La France a franchi un nouveau cap en 2025 avec un nombre record de greffes, mais la progression s’essouffle et des lacunes d’information fragilisent la confiance du public. Ces tendances ont des conséquences directes pour les patients en attente et imposent des ajustements rapides des politiques de don.
Selon le bilan publié par l’Agence de biomédecine, 6 148 greffes ont été réalisées en 2025, un total supérieur au précédent record de 2017. Les reins restent majoritaires, suivis du foie et du cœur, tandis qu’une large part des interventions provient des donneurs en état de mort cérébrale.
- 3 867 greffes rénales
- 1 431 greffes hépatiques
- 421 greffes cardiaques
- 1 590 donneurs en état de mort encéphalique mobilisés parmi 3 188 cas potentiels
Cette consolidation des activités résulte d’un ensemble de mesures intégrées au Plan ministériel 2022‑2026. L’Agence cite notamment la montée en charge du prélèvement post‑arrêt cardiaque (protocole Maastricht 3), des audits hospitaliers, des investissements en perfusion d’organes et un renforcement de la formation des équipes soignantes.
Progrès réels, rythme ralenti
Malgré le record, la croissance annuelle a nettement diminué : +1,5 % en 2025 contre +7,1 % en 2024. Ce ralentissement place l’année dans la partie basse des trajectoires prévues par le Plan, qui vise jusqu’à 6 760 greffes en 2026 dans l’hypothèse intermédiaire.
Les dons de donneurs vivants augmentent mais plafonnent : 603 greffes rénales avec donneur vivant (dont 8 issues de dons croisés) et 11 greffes hépatiques. La part des greffes rénales venant de donneurs vivants reste limitée à 15,6 %, loin de l’objectif ministériel de 20 %.
L’Agence insiste sur la nécessité d’activer de nouveaux leviers : pousser le prélèvement multi‑sources, approfondir l’analyse des freins sociétaux et hospitaliers à l’acceptation du don, et poursuivre la montée en compétence des équipes.
Un déficit d’information qui pèse
Parallèlement au bilan, l’Agence livre les résultats de son enquête annuelle sur la perception du don en France. La bienveillance d’ensemble est stable, mais la connaissance et l’expression des choix personnels restent insuffisantes.

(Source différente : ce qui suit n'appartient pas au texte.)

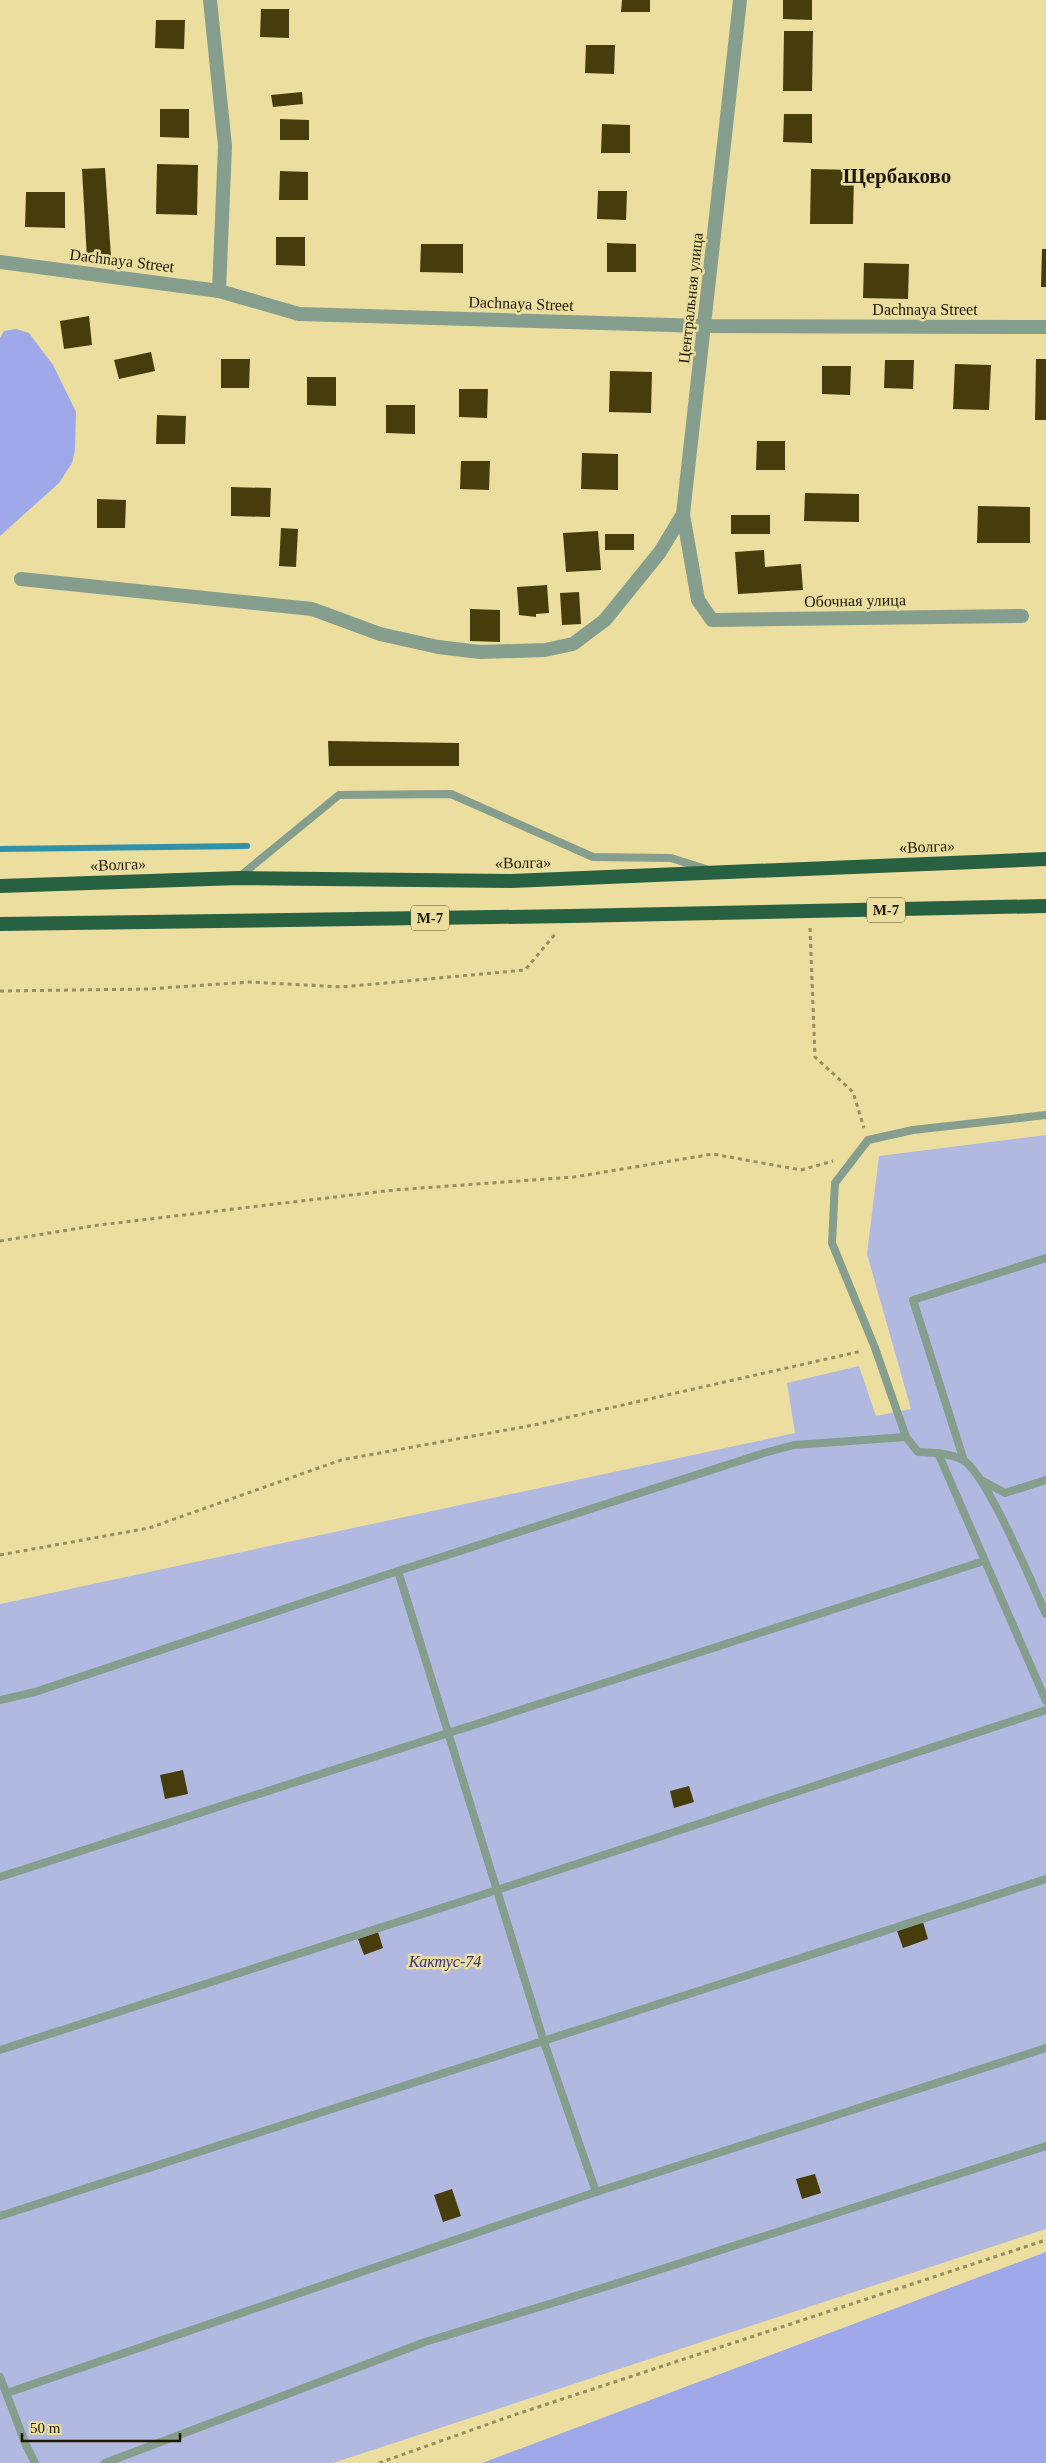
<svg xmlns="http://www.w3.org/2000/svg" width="1046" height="2463" font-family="Georgia,serif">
<rect width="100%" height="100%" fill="#ecde9f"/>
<path fill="#b2b9e1" d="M 1046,1135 L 1046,2229 L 333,2463 L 0,2463 L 0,1604 L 795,1433 L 787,1383 L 859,1366 L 876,1416 L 911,1409 L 867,1254 L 879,1156 Z"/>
<g fill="#9fa9ea">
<path d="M 16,329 L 29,333 L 53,365 L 76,412 L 75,450 L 72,463 L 59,483 L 0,536 L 0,338 L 4,331 Z"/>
<path d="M 1046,2252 L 1046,2463 L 482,2463 Z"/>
</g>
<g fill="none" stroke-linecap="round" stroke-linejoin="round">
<path stroke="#3091a9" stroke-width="6" d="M 0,849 L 247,846"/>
</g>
<g fill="#463c0c">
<path d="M 622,0 L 650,0 L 650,12 L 621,12 Z"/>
<path d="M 783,0 L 812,0 L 812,20 L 783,19 Z"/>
<path d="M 261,9 L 289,9 L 289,38 L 260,37 Z"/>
<path d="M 156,20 L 185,20 L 184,49 L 155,48 Z"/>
<path d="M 784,31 L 813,31 L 812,91 L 783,91 Z"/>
<path d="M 586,45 L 615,45 L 614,74 L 585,73 Z"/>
<path d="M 302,92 L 303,104 L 273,107 L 271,95 Z"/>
<path d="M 160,109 L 189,109 L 189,138 L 160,137 Z"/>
<path d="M 784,114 L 812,114 L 812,143 L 783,142 Z"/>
<path d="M 280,119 L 309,120 L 309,140 L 280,140 Z"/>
<path d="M 602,124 L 630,125 L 630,153 L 601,153 Z"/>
<path d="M 157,164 L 198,165 L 197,215 L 156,214 Z"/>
<path d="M 105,168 L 111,257 L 87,259 L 82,169 Z"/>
<path d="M 811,169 L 854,170 L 853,224 L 810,224 Z"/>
<path d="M 280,171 L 308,172 L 308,200 L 279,200 Z"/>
<path d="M 598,191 L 627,191 L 626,220 L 597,219 Z"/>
<path d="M 26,192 L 65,192 L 65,228 L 25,227 Z"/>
<path d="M 276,237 L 305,237 L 305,266 L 276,265 Z"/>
<path d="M 607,243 L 636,244 L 636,272 L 607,272 Z"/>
<path d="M 421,244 L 463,244 L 463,273 L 420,272 Z"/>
<path d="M 1042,249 L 1046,249 L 1046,287 L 1041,287 Z"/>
<path d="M 864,263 L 909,264 L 908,299 L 863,298 Z"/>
<path d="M 89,316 L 92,345 L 64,349 L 60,321 Z"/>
<path d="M 151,352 L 155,371 L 119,379 L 114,360 Z"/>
<path d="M 221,359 L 250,359 L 249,388 L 221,388 Z"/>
<path d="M 1036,359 L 1046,359 L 1046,420 L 1035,420 Z"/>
<path d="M 885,360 L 914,360 L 913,389 L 884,388 Z"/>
<path d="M 955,364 L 991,365 L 989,410 L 953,409 Z"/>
<path d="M 822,366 L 851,366 L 850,395 L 822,394 Z"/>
<path d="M 610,371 L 652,372 L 651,413 L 609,412 Z"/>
<path d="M 307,377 L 336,377 L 336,406 L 307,405 Z"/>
<path d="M 459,389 L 488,389 L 487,418 L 459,417 Z"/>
<path d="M 386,405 L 415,405 L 415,434 L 386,433 Z"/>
<path d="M 157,415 L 186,416 L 185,444 L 156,444 Z"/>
<path d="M 757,441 L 785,441 L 785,470 L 756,470 Z"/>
<path d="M 582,453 L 618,454 L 618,490 L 581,489 Z"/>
<path d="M 461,461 L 490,461 L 489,490 L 460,489 Z"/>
<path d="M 231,487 L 271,488 L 270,517 L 231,516 Z"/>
<path d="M 805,493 L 859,494 L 859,522 L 804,521 Z"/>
<path d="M 97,499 L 126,500 L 125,528 L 97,528 Z"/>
<path d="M 978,506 L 1030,507 L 1030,543 L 977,543 Z"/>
<rect x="731" y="515" width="39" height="19"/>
<path d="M 281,528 L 298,529 L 296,567 L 279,566 Z"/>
<path d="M 598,531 L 601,570 L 566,572 L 563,533 Z"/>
<rect x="605" y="534" width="29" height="16"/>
<path d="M 764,550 L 765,567 L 801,564 L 803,590 L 738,594 L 735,552 Z"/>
<path d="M 547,585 L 549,613 L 536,614 L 536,617 L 519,615 L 517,587 Z"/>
<path d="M 579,592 L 581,624 L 562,625 L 560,593 Z"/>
<path d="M 470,609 L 500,610 L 500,642 L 470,641 Z"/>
<path d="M 328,741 L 459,743 L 459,766 L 329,766 Z"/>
<path d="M 183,1770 L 188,1794 L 165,1799 L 160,1775 Z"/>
<path d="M 689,1786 L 694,1802 L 674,1808 L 670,1791 Z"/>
<path d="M 923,1922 L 928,1939 L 903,1948 L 897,1931 Z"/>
<path d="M 378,1932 L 383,1948 L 364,1955 L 358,1939 Z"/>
<path d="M 815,2174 L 821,2193 L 802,2199 L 796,2179 Z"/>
<path d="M 452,2189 L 461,2216 L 443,2222 L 434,2195 Z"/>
</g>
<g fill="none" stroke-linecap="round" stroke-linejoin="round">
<g stroke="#998e5f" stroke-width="3" stroke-dasharray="4 4" stroke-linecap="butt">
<path d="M 810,928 L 815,1057 L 853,1092 L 864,1128"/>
<path d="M 0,991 L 148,989 L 249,982 L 342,987 L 525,970 L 556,933"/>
<path d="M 0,1241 L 99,1225 L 394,1190 L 574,1177 L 713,1154 L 801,1170 L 833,1161"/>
<path d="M 0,1555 L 149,1528 L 341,1460 L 534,1425 L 862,1351"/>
<path d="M 379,2463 L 511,2416 L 1046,2240"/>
</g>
<g stroke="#859e8e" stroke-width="8">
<path d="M 239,877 L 339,795 L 451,794 L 593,857 L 671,858 L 706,869"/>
<path d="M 1046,1115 L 913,1130 L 868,1140 L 835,1183 L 832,1243 L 875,1348 L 906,1437 L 918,1452 C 933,1453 950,1453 963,1460 C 987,1474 1032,1584 1046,1614"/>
<path d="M 938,1453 L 1046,1701"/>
<path d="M 964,1461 L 913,1300 L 1046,1258"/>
<path d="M 983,1481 L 1005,1493 L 1046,1480"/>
<path d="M 398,1571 L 544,2042 L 596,2192"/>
<path d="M 0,1700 L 35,1692 L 398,1571 L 764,1453 L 794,1445 L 906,1437"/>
<path d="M 0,1877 L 984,1561"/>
<path d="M 0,2050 L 497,1890 L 1046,1710"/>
<path d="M 0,2216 L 1046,1879"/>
<path d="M 0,2377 L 26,2445 L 35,2463"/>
<path d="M 7,2393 L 596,2192 L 1046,2048"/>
<path d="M 105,2463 L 425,2342 L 621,2282 L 1046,2146"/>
</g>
<g stroke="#859e8e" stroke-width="14">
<path d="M 210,0 L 225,146 L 219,291"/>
<path d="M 740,0 L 683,514 L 698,600 L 712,620 L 1022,616"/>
<path d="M 0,262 L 219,291 L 299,314 L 704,326 L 1046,327"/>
<path d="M 21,579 L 312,609 L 380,634 L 438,647 L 480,652 L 545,650 L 573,644 L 605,620 L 660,552 L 683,514"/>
</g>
<g stroke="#286042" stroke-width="14">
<path d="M 0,886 L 239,878 L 511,881 L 1046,859"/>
<path d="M 0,924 L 571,916 L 1046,906"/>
</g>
</g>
<g text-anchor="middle" stroke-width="5" stroke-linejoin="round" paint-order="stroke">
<g fill="#ecde9f" stroke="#5c5431" stroke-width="1">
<rect x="867" y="897.5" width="38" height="25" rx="4"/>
<rect x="411" y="905.5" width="38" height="25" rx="4"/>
</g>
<g font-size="15" font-weight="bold" fill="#1f1902">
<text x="886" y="915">М-7</text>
<text x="430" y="923">М-7</text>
</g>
<g font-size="16" fill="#1f1902" stroke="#ecde9f">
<text transform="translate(122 260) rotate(7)" y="6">Dachnaya Street</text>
<text transform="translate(690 298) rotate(-84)" y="6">Центральная улица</text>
<text transform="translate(521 303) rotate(2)" y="6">Dachnaya Street</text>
<text x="925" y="315">Dachnaya Street</text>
<text transform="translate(855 600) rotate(-1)" y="6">Обочная улица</text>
<text transform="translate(927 846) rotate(-2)" y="6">«Волга»</text>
<text transform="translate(523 862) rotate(-1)" y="6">«Волга»</text>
<text transform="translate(118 864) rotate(-2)" y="6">«Волга»</text>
</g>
<g font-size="16" font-style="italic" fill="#30317c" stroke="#ecde9f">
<text x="445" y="1967">Кактус-74</text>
</g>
<g font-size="21" font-weight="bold" fill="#1f1902" stroke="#ecde9f">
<text x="897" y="183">Щербаково</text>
</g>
</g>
<path d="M22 2433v8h158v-8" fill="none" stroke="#1f1902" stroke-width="2.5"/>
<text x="30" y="2433" font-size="15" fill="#1f1902" stroke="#ecde9f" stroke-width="4" paint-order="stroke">50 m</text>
</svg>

- 74 % des Français se déclarent favorables au don après décès (stable depuis dix ans)
- 90 % estiment important que leurs proches connaissent leur position, mais seulement 49 % en ont parlé (baisse de 4 points vs 2025)
- Seuls 33 % se sentent « bien informés », avec un fossé générationnel (les +65 ans se disent mieux informés : 42 %)
Plusieurs idées reçues persistent : 62 % des personnes pensent à tort que le prélèvement est automatique si l’on n’a pas inscrit son refus sur le Registre national des refus, alors que la famille est systématiquement consultée. Moins de la moitié savent par ailleurs que le don est compatible avec des rites funéraires.
Chez les professionnels hospitaliers, des incompréhensions subsistent : près de 30 % estiment encore que les donneurs ne sont pas décédés au moment du prélèvement, révélant un besoin de formation continue et de reconnaissance des pratiques.
La désinformation, un impact concret
L’Agence met en garde contre la circulation d’informations erronées sur les réseaux sociaux. Selon ses estimations, la désinformation a provoqué des dizaines de milliers d’inscriptions infondées au Registre national des refus en 2024 et 2025, réduisant ainsi la disponibilité d’organes pour les patients en attente.
La ministre de la Santé a souligné que ces campagnes alimentent la défiance et constituent « une perte de chance » pour les malades. Les autorités appellent à multiplier la diffusion de contenus fiables et vérifiés sur tous les canaux, médias et réseaux inclus.
En conclusion, les succès de 2025 démontrent l’efficacité des politiques lancées, mais ils rappellent aussi que franchir les prochains paliers exigera davantage d’efforts : communication publique renforcée, lutte contre la désinformation, reconnaissance des équipes impliquées et développement d’approches techniques et organisationnelles nouvelles. Sans ces mesures, la file d’attente pour une greffe risque de rester trop longue pour de nombreux patients.